Relic (BFI London Film Festival Review)

DIRECTOR: Natalie Erika James

CAST: Emily Mortimer, Robyn Nevin, Bella Heathcote, Chris Bunton, Jeremy Stanford, Steve Rodgers

RUNNING TIME: 89 mins

CERTIFICATE: 15

BASICALLY…: When her elderly mother (Nevin) suddenly goes missing, Kay (Mortimer) and her daughter Sam (Heathcote) uncover a number of disturbing secrets revolving around her unusual behaviour…

 

 

NOW FOR THE REVIEW…

This review is of the cut shown at the BFI London Film Festival in October 2020 – the UK release date is currently listed for October 30th 2020.

Beyond all the ghosts, slashers, aliens and zombies, the biggest horror monster of all is life itself; particularly, what happens when eventually it starts to run out. For her effective directorial debut, Natalie Erika James takes something as simple as old-age, along with the deteriorating mental conditions that tend to come with it, and turns it into both a chilling breakdown of slowly losing someone you’ve known and loved all your life, and also a surprisingly effective drama about three generations of women coming together for one last time before the inevitable happens.
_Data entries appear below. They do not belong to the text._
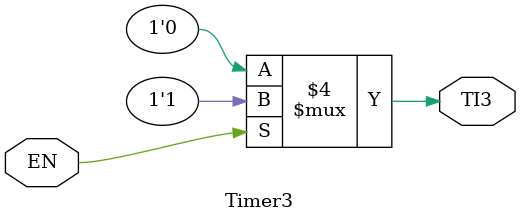
<source format=v>
module FFD(input wire clk, reset, D, output reg Q);
    always @(posedge clk or posedge reset) begin
        if(reset==1'b1)
            Q <= 1'b0; //si el reset esta en uno entonces la salida se resetea
        else
            Q <= D; //de lo contrario la salida toma el valor de la entrada
    end
endmodule

module Timer1(input wire EN, output wire TI1);
    always @ (EN)
        if (EN == 1) begin //cuando el enable esta en 1, se activa el timer1
            TI1 = 0;
            #10
            TI1 = 1; //despues de 10 unidades de tiempo termina
        end
        else
            TI1 = 0;
endmodule

module Timer2(input wire EN, output wire TI2);
    always @(EN)
        if (EN == 1) begin //cuando el Enable esta en 1, se activa el timer2
            TI2 = 0; //comienza a contar en 0
            #18
            TI2 = 1; //despues de 18 unidades de tiempo termina
        end
        else
            TI2 = 0;
endmodule

module Timer3(input wire EN, output wire TI3);
    always @ (EN)
        if (EN == 1) begin //cuando el Enable esta en 1, se activa el timer3
            TI3 = 0; //comienza a contar en 0
            #6
            TI3 = 1; //despues de seis unidades de tiempo termina
        end
        else
            TI3 = 0;
endmodule
</source>
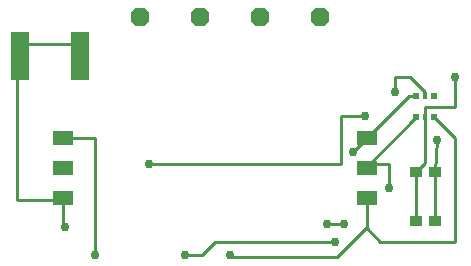
<source format=gbr>
G04 EAGLE Gerber X2 export*
%TF.Part,Single*%
%TF.FileFunction,Copper,L2,Bot,Mixed*%
%TF.FilePolarity,Positive*%
%TF.GenerationSoftware,Autodesk,EAGLE,9.1.0*%
%TF.CreationDate,2019-01-28T13:00:55Z*%
G75*
%MOMM*%
%FSLAX34Y34*%
%LPD*%
%AMOC8*
5,1,8,0,0,1.08239X$1,22.5*%
G01*
%ADD10R,0.500000X0.500000*%
%ADD11R,0.400000X0.500000*%
%ADD12R,1.000000X0.900000*%
%ADD13P,1.732040X8X22.500000*%
%ADD14R,1.524000X4.064000*%
%ADD15R,1.700000X1.300000*%
%ADD16C,0.254000*%
%ADD17C,0.756400*%


D10*
X363100Y130700D03*
D11*
X355600Y130700D03*
D10*
X348100Y130700D03*
X348100Y148700D03*
D11*
X355600Y148700D03*
D10*
X363100Y148700D03*
D12*
X347600Y43000D03*
X363600Y43000D03*
X363600Y84000D03*
X347600Y84000D03*
D13*
X114300Y215900D03*
X165100Y215900D03*
X215900Y215900D03*
X266700Y215900D03*
D14*
X63500Y182880D03*
X12700Y182880D03*
D15*
X306300Y62450D03*
X306300Y87850D03*
X306300Y113250D03*
X49300Y113250D03*
X49300Y87850D03*
X49300Y62450D03*
D16*
X49300Y39600D01*
X50800Y38100D01*
D17*
X50800Y38100D03*
X381000Y165100D03*
D16*
X381000Y139700D01*
X355600Y139700D01*
X355600Y130700D01*
X355600Y92000D02*
X347600Y84000D01*
X355600Y92000D02*
X355600Y130700D01*
X347600Y84000D02*
X347600Y43000D01*
X49300Y60960D02*
X49300Y62450D01*
X60960Y193040D02*
X10160Y193040D01*
X10160Y60960D02*
X49300Y60960D01*
X10160Y60960D02*
X10160Y193040D01*
X363600Y84000D02*
X363600Y43000D01*
D17*
X121920Y91440D03*
X121920Y91440D03*
X121920Y91440D03*
D16*
X284480Y91440D01*
X284480Y132080D01*
X304800Y132080D01*
D17*
X304800Y132080D03*
X365760Y111760D03*
D16*
X363600Y84000D01*
X306300Y87850D02*
X306300Y88900D01*
X348100Y130700D01*
X309890Y91440D02*
X306300Y87850D01*
X309890Y91440D02*
X325120Y91440D01*
X325120Y71120D01*
D17*
X325120Y71120D03*
D16*
X306300Y113250D02*
X341750Y148700D01*
X348100Y148700D01*
X306300Y113250D02*
X294650Y101600D01*
X294640Y101600D01*
D17*
X294640Y101600D03*
X286484Y40640D03*
D16*
X272316Y40640D01*
D17*
X272316Y40640D03*
D16*
X76200Y113250D02*
X49300Y113250D01*
X76200Y113250D02*
X76200Y13942D01*
X76200Y12700D01*
D17*
X76200Y13942D03*
D16*
X355600Y148700D02*
X355600Y152400D01*
X342900Y165100D01*
X330200Y165100D01*
X330200Y152400D01*
D17*
X330200Y152400D03*
X279400Y25400D03*
D16*
X177800Y25400D01*
X166342Y13942D01*
X152400Y13942D01*
D17*
X152400Y13942D03*
D16*
X306300Y38100D02*
X306300Y62450D01*
X306300Y38100D02*
X306300Y36600D01*
X317500Y25400D01*
X381000Y25400D01*
X381000Y112800D01*
X363100Y130700D01*
X306300Y38100D02*
X280900Y12700D01*
X190500Y12700D01*
X190500Y13942D01*
D17*
X190500Y13942D03*
M02*

</source>
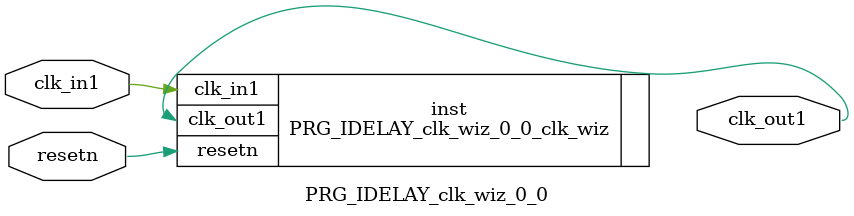
<source format=v>


`timescale 1ps/1ps

(* CORE_GENERATION_INFO = "PRG_IDELAY_clk_wiz_0_0,clk_wiz_v6_0_3_0_0,{component_name=PRG_IDELAY_clk_wiz_0_0,use_phase_alignment=true,use_min_o_jitter=true,use_max_i_jitter=false,use_dyn_phase_shift=false,use_inclk_switchover=false,use_dyn_reconfig=false,enable_axi=0,feedback_source=FDBK_AUTO,PRIMITIVE=MMCM,num_out_clk=1,clkin1_period=8.000,clkin2_period=10.000,use_power_down=false,use_reset=true,use_locked=false,use_inclk_stopped=false,feedback_type=SINGLE,CLOCK_MGR_TYPE=NA,manual_override=false}" *)

module PRG_IDELAY_clk_wiz_0_0 
 (
  // Clock out ports
  output        clk_out1,
  // Status and control signals
  input         resetn,
 // Clock in ports
  input         clk_in1
 );

  PRG_IDELAY_clk_wiz_0_0_clk_wiz inst
  (
  // Clock out ports  
  .clk_out1(clk_out1),
  // Status and control signals               
  .resetn(resetn), 
 // Clock in ports
  .clk_in1(clk_in1)
  );

endmodule

</source>
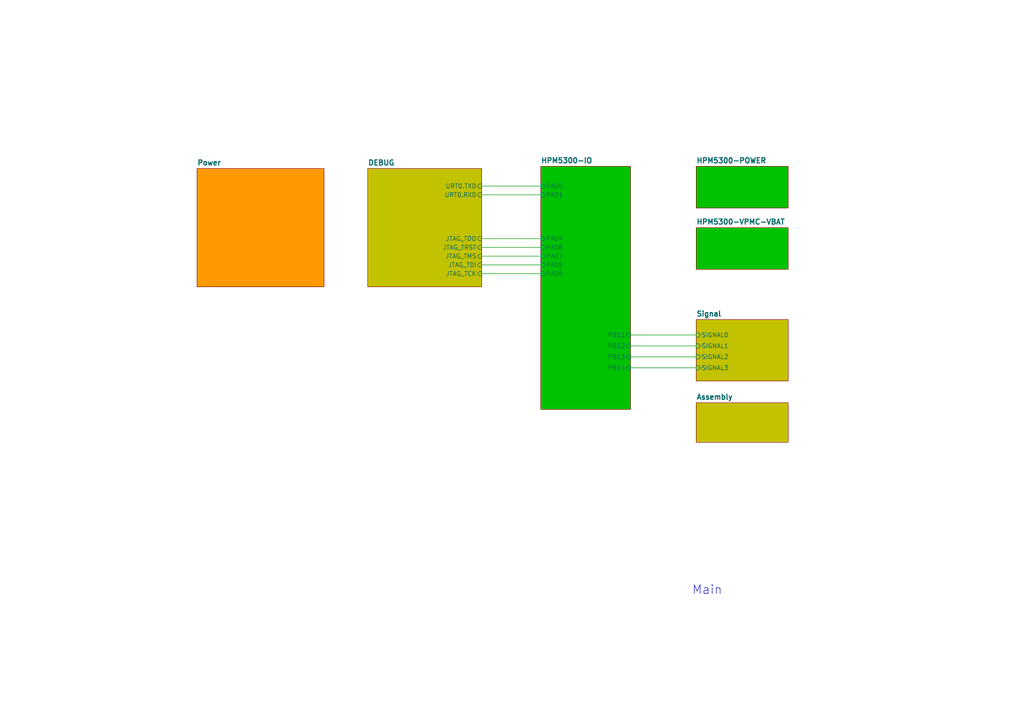
<source format=kicad_sch>
(kicad_sch (version 20230121) (generator eeschema)

  (uuid 1dc89c2d-757a-411a-b940-86240dccb980)

  (paper "A4")

  (title_block
    (title "HPM6750 ADC EVK")
    (date "2023-5-25")
    (rev "A")
  )

  


  (wire (pts (xy 139.7 56.515) (xy 156.845 56.515))
    (stroke (width 0) (type default))
    (uuid 15e16102-8219-48a8-8f19-6baf95ce81f4)
  )
  (wire (pts (xy 139.7 71.755) (xy 156.845 71.755))
    (stroke (width 0) (type default))
    (uuid 451eb3f6-e76b-4319-96c7-b89dd10ef541)
  )
  (wire (pts (xy 139.7 53.975) (xy 156.845 53.975))
    (stroke (width 0) (type default))
    (uuid 4ca45e85-ff2f-421d-a74e-db70ceaca5fe)
  )
  (wire (pts (xy 139.7 76.835) (xy 156.845 76.835))
    (stroke (width 0) (type default))
    (uuid 4cf71e99-6097-48ec-950e-94c0e1329304)
  )
  (wire (pts (xy 139.7 79.375) (xy 156.845 79.375))
    (stroke (width 0) (type default))
    (uuid 580c504e-6946-42a7-aaff-15bfd1758916)
  )
  (wire (pts (xy 182.88 106.68) (xy 201.93 106.68))
    (stroke (width 0) (type default))
    (uuid 5f3681dd-91ed-456c-aa4c-f33e9018a5fb)
  )
  (wire (pts (xy 182.88 103.505) (xy 201.93 103.505))
    (stroke (width 0) (type default))
    (uuid 5ff2573b-6517-42d3-94fb-762401f33634)
  )
  (wire (pts (xy 139.7 74.295) (xy 156.845 74.295))
    (stroke (width 0) (type default))
    (uuid 6a20bfa5-b8ff-4b7f-80aa-47ab382a91b1)
  )
  (wire (pts (xy 182.88 97.155) (xy 201.93 97.155))
    (stroke (width 0) (type default))
    (uuid ab5281cd-0c13-4096-87cd-0e655fcb9dcd)
  )
  (wire (pts (xy 139.7 69.215) (xy 156.845 69.215))
    (stroke (width 0) (type default))
    (uuid e5ab534e-41d4-4244-ad90-0f4bc0b28b5c)
  )
  (wire (pts (xy 182.88 100.33) (xy 201.93 100.33))
    (stroke (width 0) (type default))
    (uuid f579dd6b-dfe5-4702-a086-c8492ca3f46a)
  )

  (text "Main" (at 200.66 172.72 0)
    (effects (font (size 2.54 2.54)) (justify left bottom))
    (uuid d8bf8851-c965-4185-bacd-9f342695eb08)
  )

  (sheet (at 106.68 48.895) (size 33.02 34.29) (fields_autoplaced)
    (stroke (width 0.1524) (type solid))
    (fill (color 194 194 0 1.0000))
    (uuid 1aae3e31-fd35-406c-85b9-da8a60689668)
    (property "Sheetname" "DEBUG" (at 106.68 48.0684 0)
      (effects (font (size 1.5 1.5) bold) (justify left bottom))
    )
    (property "Sheetfile" "DEBUG.kicad_sch" (at 106.68 83.7696 0)
      (effects (font (size 1.27 1.27)) (justify left top) hide)
    )
    (pin "JTAG_TDO" input (at 139.7 69.215 0)
      (effects (font (size 1.27 1.27)) (justify right))
      (uuid 364f1f39-0724-4aee-9fa0-fab83ced43ce)
    )
    (pin "JTAG_TRST" input (at 139.7 71.755 0)
      (effects (font (size 1.27 1.27)) (justify right))
      (uuid 8fe07124-5333-4d87-9f8b-a60912bc6fc8)
    )
    (pin "JTAG_TMS" input (at 139.7 74.295 0)
      (effects (font (size 1.27 1.27)) (justify right))
      (uuid fb541b07-0545-4d5a-b1a1-13846632bb2a)
    )
    (pin "JTAG_TDI" input (at 139.7 76.835 0)
      (effects (font (size 1.27 1.27)) (justify right))
      (uuid 325e7d20-5f3b-4ac7-b4e2-09b166782deb)
    )
    (pin "JTAG_TCK" input (at 139.7 79.375 0)
      (effects (font (size 1.27 1.27)) (justify right))
      (uuid a1868269-f884-465d-bfa6-5f9dbab30de1)
    )
    (pin "URT0.RXD" input (at 139.7 56.515 0)
      (effects (font (size 1.27 1.27)) (justify right))
      (uuid df14054a-037d-4085-8bea-0db5fb3958bb)
    )
    (pin "URT0.TXD" input (at 139.7 53.975 0)
      (effects (font (size 1.27 1.27)) (justify right))
      (uuid 242ba063-bce7-4588-8375-9d801dd169c9)
    )
    (instances
      (project "HPM5300_ADC_EVK_RevB"
        (path "/1dc89c2d-757a-411a-b940-86240dccb980" (page "3"))
      )
    )
  )

  (sheet (at 156.845 48.26) (size 26.035 70.485) (fields_autoplaced)
    (stroke (width 0.1524) (type solid))
    (fill (color 0 194 0 1.0000))
    (uuid 213655dd-ad86-4104-af5c-b4475bb26960)
    (property "Sheetname" "HPM5300-IO" (at 156.845 47.4334 0)
      (effects (font (size 1.5 1.5) bold) (justify left bottom))
    )
    (property "Sheetfile" "HPM5300-IO4.kicad_sch" (at 156.845 119.3296 0)
      (effects (font (size 1.27 1.27)) (justify left top) hide)
    )
    (pin "PB14" input (at 182.88 106.68 0)
      (effects (font (size 1.27 1.27)) (justify right))
      (uuid 36bacb9d-16e3-4431-9d5d-f2a669f0df8e)
    )
    (pin "PB12" input (at 182.88 100.33 0)
      (effects (font (size 1.27 1.27)) (justify right))
      (uuid e39fb948-74a6-433c-b2dc-71bcb1564523)
    )
    (pin "PB13" input (at 182.88 103.505 0)
      (effects (font (size 1.27 1.27)) (justify right))
      (uuid 0067c35c-82b4-4446-be4a-1fba54041c41)
    )
    (pin "PA04" input (at 156.845 69.215 180)
      (effects (font (size 1.27 1.27)) (justify left))
      (uuid e206529b-5571-498a-a52e-36db47117923)
    )
    (pin "PA00" input (at 156.845 53.975 180)
      (effects (font (size 1.27 1.27)) (justify left))
      (uuid ff475f60-e43f-4f0c-bde6-458ac8679b5b)
    )
    (pin "PA06" input (at 156.845 79.375 180)
      (effects (font (size 1.27 1.27)) (justify left))
      (uuid b187b6d1-97af-4cd5-b6ba-31f8fc75fca5)
    )
    (pin "PA07" input (at 156.845 74.295 180)
      (effects (font (size 1.27 1.27)) (justify left))
      (uuid 8a2a123e-fee9-45db-9607-271c628b6883)
    )
    (pin "PA05" input (at 156.845 76.835 180)
      (effects (font (size 1.27 1.27)) (justify left))
      (uuid 224dbe60-84a0-473a-a671-28952dd9ab7c)
    )
    (pin "PA08" input (at 156.845 71.755 180)
      (effects (font (size 1.27 1.27)) (justify left))
      (uuid 59f21741-a2d3-4c36-b167-3037e0f0369b)
    )
    (pin "PB11" input (at 182.88 97.155 0)
      (effects (font (size 1.27 1.27)) (justify right))
      (uuid 4a48bee9-cbaf-4f78-a5b2-60984bae4349)
    )
    (pin "PA01" input (at 156.845 56.515 180)
      (effects (font (size 1.27 1.27)) (justify left))
      (uuid f2451206-3495-4630-a94e-b340277117e5)
    )
    (instances
      (project "HPM5300_ADC_EVK_RevB"
        (path "/1dc89c2d-757a-411a-b940-86240dccb980" (page "13"))
      )
    )
  )

  (sheet (at 201.93 66.04) (size 26.67 12.065) (fields_autoplaced)
    (stroke (width 0.1524) (type solid))
    (fill (color 0 194 0 1.0000))
    (uuid 3e6877fc-e9b3-47c4-9ead-3b2f67531a2c)
    (property "Sheetname" "HPM5300-VPMC-VBAT" (at 201.93 65.2134 0)
      (effects (font (size 1.5 1.5) bold) (justify left bottom))
    )
    (property "Sheetfile" "HPM5300-VPMC-VBAT.kicad_sch" (at 201.93 78.6896 0)
      (effects (font (size 1.27 1.27)) (justify left top) hide)
    )
    (instances
      (project "HPM5300_ADC_EVK_RevB"
        (path "/1dc89c2d-757a-411a-b940-86240dccb980" (page "7"))
      )
    )
  )

  (sheet (at 201.93 92.71) (size 26.67 17.78) (fields_autoplaced)
    (stroke (width 0.1524) (type solid))
    (fill (color 194 194 0 1.0000))
    (uuid 60109b56-5047-4dd3-ab62-494240bf5d94)
    (property "Sheetname" "Signal" (at 201.93 91.8834 0)
      (effects (font (size 1.5 1.5) bold) (justify left bottom))
    )
    (property "Sheetfile" "Signal.kicad_sch" (at 201.93 111.0746 0)
      (effects (font (size 1.27 1.27)) (justify left top) hide)
    )
    (pin "SIGNAL1" input (at 201.93 100.33 180)
      (effects (font (size 1.27 1.27)) (justify left))
      (uuid a6b2cbe0-da89-42a4-a524-cdff3443b5d1)
    )
    (pin "SIGNAL2" input (at 201.93 103.505 180)
      (effects (font (size 1.27 1.27)) (justify left))
      (uuid 6ecff7b0-4bd1-4bff-938d-04f4222dfdb4)
    )
    (pin "SIGNAL0" input (at 201.93 97.155 180)
      (effects (font (size 1.27 1.27)) (justify left))
      (uuid cfe6e0d7-27fe-4081-8d23-bd101deff465)
    )
    (pin "SIGNAL3" input (at 201.93 106.68 180)
      (effects (font (size 1.27 1.27)) (justify left))
      (uuid d75feed5-94da-48e4-ba9b-d0c43e43c7ce)
    )
    (instances
      (project "HPM5300_ADC_EVK_RevB"
        (path "/1dc89c2d-757a-411a-b940-86240dccb980" (page "6"))
      )
    )
  )

  (sheet (at 201.93 48.26) (size 26.67 12.065) (fields_autoplaced)
    (stroke (width 0.1524) (type solid))
    (fill (color 0 194 0 1.0000))
    (uuid 8b0e7fd3-ed30-4a73-984f-eeacb682eca6)
    (property "Sheetname" "HPM5300-POWER" (at 201.93 47.4334 0)
      (effects (font (size 1.5 1.5) bold) (justify left bottom))
    )
    (property "Sheetfile" "HPM5300-POWER.kicad_sch" (at 201.93 60.9096 0)
      (effects (font (size 1.27 1.27)) (justify left top) hide)
    )
    (instances
      (project "HPM5300_ADC_EVK_RevB"
        (path "/1dc89c2d-757a-411a-b940-86240dccb980" (page "8"))
      )
    )
  )

  (sheet (at 57.15 48.895) (size 36.83 34.29) (fields_autoplaced)
    (stroke (width 0.1524) (type solid))
    (fill (color 255 153 0 1.0000))
    (uuid a06be50f-11dd-417a-bd81-3b55b27a5104)
    (property "Sheetname" "Power" (at 57.15 48.0684 0)
      (effects (font (size 1.5 1.5) bold) (justify left bottom))
    )
    (property "Sheetfile" "Power.kicad_sch" (at 57.15 83.7696 0)
      (effects (font (size 1.27 1.27)) (justify left top) hide)
    )
    (instances
      (project "HPM5300_ADC_EVK_RevB"
        (path "/1dc89c2d-757a-411a-b940-86240dccb980" (page "2"))
      )
    )
  )

  (sheet (at 201.93 116.84) (size 26.67 11.43) (fields_autoplaced)
    (stroke (width 0.1524) (type solid))
    (fill (color 194 194 0 1.0000))
    (uuid bc71c1ca-378d-428f-938c-c46401305fc2)
    (property "Sheetname" "Assembly" (at 201.93 116.0134 0)
      (effects (font (size 1.5 1.5) bold) (justify left bottom))
    )
    (property "Sheetfile" "Assembly.kicad_sch" (at 201.93 128.8546 0)
      (effects (font (size 1.27 1.27)) (justify left top) hide)
    )
    (instances
      (project "HPM5300_ADC_EVK_RevB"
        (path "/1dc89c2d-757a-411a-b940-86240dccb980" (page "15"))
      )
    )
  )

  (sheet_instances
    (path "/" (page "1"))
  )
)

</source>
In Relic, a woman named Kay (Emily Mortimer) and her daughter Sam (Bella Heathcote) travel to their respective mother and grandmother Edna’s (Robyn Nevin) estate home when she is reported missing. After a few days’ search, and sorting through the slowly decaying house – the walls are covered in black mould, and the food is slowly rotting – Edna suddenly shows back up in seemingly sound mind and body, despite not remembering where she had been the last short while. As Kay and Sam spend some time with her, they start to notice that she is beginning to act incredibly odd, from talking to people that aren’t there to burying old photo albums in the yard. Soon, it becomes incredibly apparent that something is taking over her and, if mother and daughter aren’t careful, might be after them next.

Having seen elderly family members go through a number of deteriorating mental problems over my lifetime, from Alzheimer’s to Lewy Body Disease, Relic obviously hit close to home quite a few times. While it’s clearly depicting dementia like it’s an incredibly scary thing – which, honestly, it kind of is – there are scenes in the movie, whether it’s elderly Edna failing to recognise her own family or destroying precious items out of pure frustration, that feel extremely true to how difficult it can be to look after someone with that condition. The details feel like they come from someone who’s had experience with caring for a close relative with dementia (well, maybe not exactly like it is in this film), and it must have been enough of a traumatic experience for them to craft a horror movie around it with scares that are genuinely chilling and not as in-your-face or obvious as many other horror films nowadays.

Natalie Erika James’ direction has a level of sophistication which certainly adopts a slow-burn approach to the scares and its chilling climax, and as we spend a lot of time with these three characters we do get to understand both their relationships with each other – Kaye, for example, doesn’t appear to be as close with her mother as Sam is to her grandmother – and also why they don’t simply do what most other people would already decide by that point. James’ script, co-written by Christian White, smartly uses the characters’ uneven relationships with the matriarch as the branching-off point for some of the film’s most memorable moments which don’t even have a single scare in them. When the film does veer much further into horror territory, the scares come with a subtle knock – shadowy figures will come into the frame without a sudden music stinger accompanying it, thereby making the shot a whole lot creepier – and incorporate some claustrophobic set design and, when required, some impressive practical effects work.

The final few minutes of the film beautifully encompass both the supernatural horror and the generational drama for a wordless epilogue that manages to both send chills down your spine and also move you almost to the verge of tears. It’s a fitting conclusion to a film that will certainly make anyone feel uneasy, especially those who have seen first-hand how tricky it can be to care for someone who’s clearly slipping from your grasp, but leaves you with a soothing portrayal of how those twilight years don’t necessarily have to be spent decaying alone. Both an effective horror and a meditative family drama, Relic is a stable horror you won’t soon forget.

SO, TO SUM UP…

Relic is both an effective horror, with some creepy and subtle scares dominating the background, and a surprisingly emotional generational drama that deals with the difficulty of slowly losing a beloved family member to a degenerative mental disease, albeit in a heightened and incredibly creepy manner, but remains no less moving by its stunning conclusion.